TASK INSTRUCTIONS. Only the lines from the one containing "left eye: (623, 1157)" through the last line of the listing are to be given again, exactly as they appear.
*** Opening of DATA IN THIS EXERCISE ***
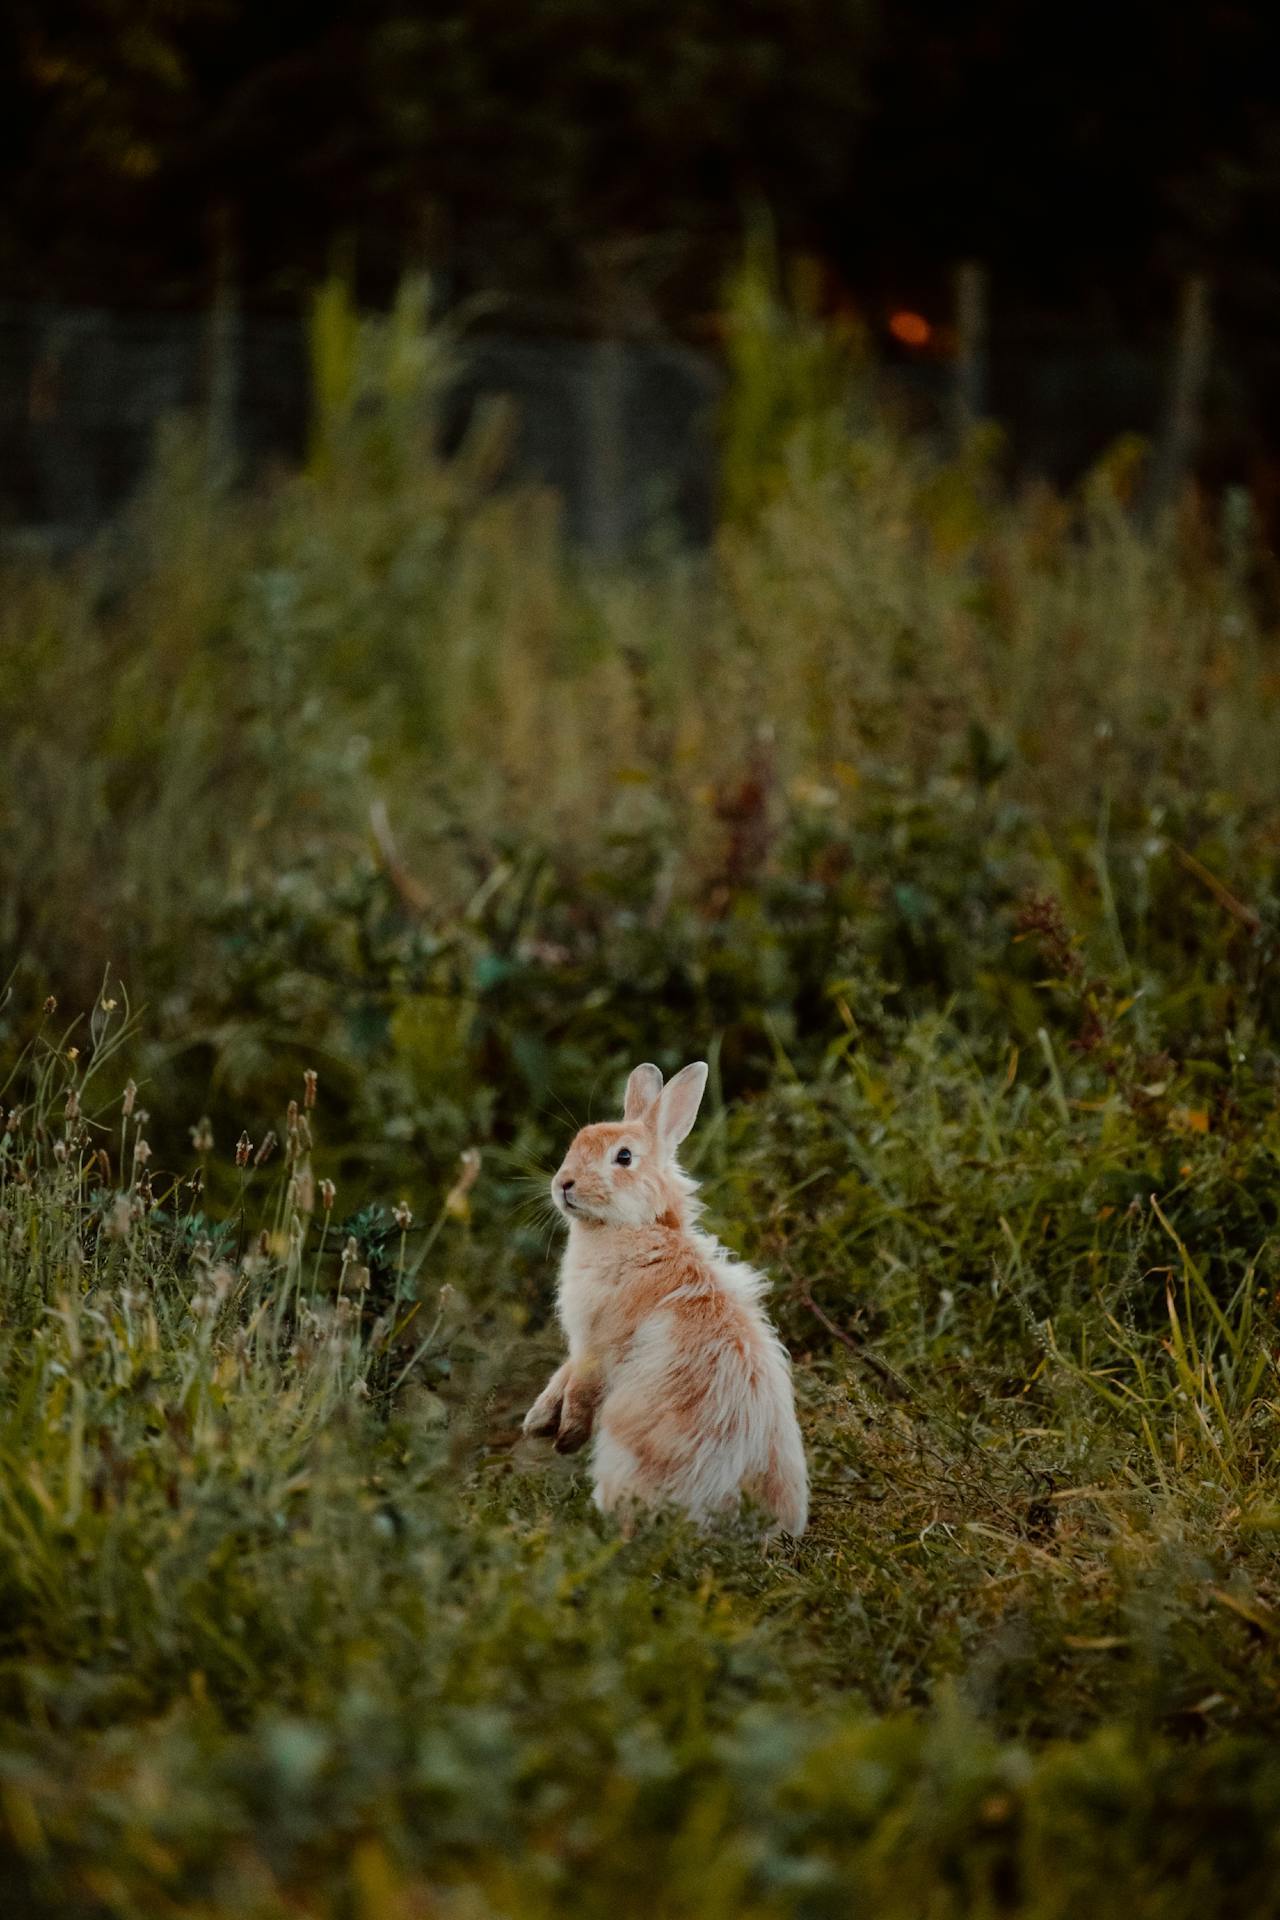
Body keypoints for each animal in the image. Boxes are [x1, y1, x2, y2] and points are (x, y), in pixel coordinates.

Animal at [522, 1059, 808, 1536]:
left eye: (623, 1157)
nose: (563, 1184)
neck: (638, 1229)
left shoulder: (596, 1343)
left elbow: (580, 1387)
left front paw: (565, 1437)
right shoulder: (581, 1344)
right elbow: (561, 1376)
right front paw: (537, 1423)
*** Close of DATA IN THIS EXERCISE ***
TASK SOLUTION.
left eye: (623, 1157)
nose: (563, 1184)
neck: (638, 1229)
left shoulder: (596, 1343)
left elbow: (580, 1387)
left front paw: (565, 1437)
right shoulder: (581, 1344)
right elbow: (561, 1376)
right front paw: (537, 1423)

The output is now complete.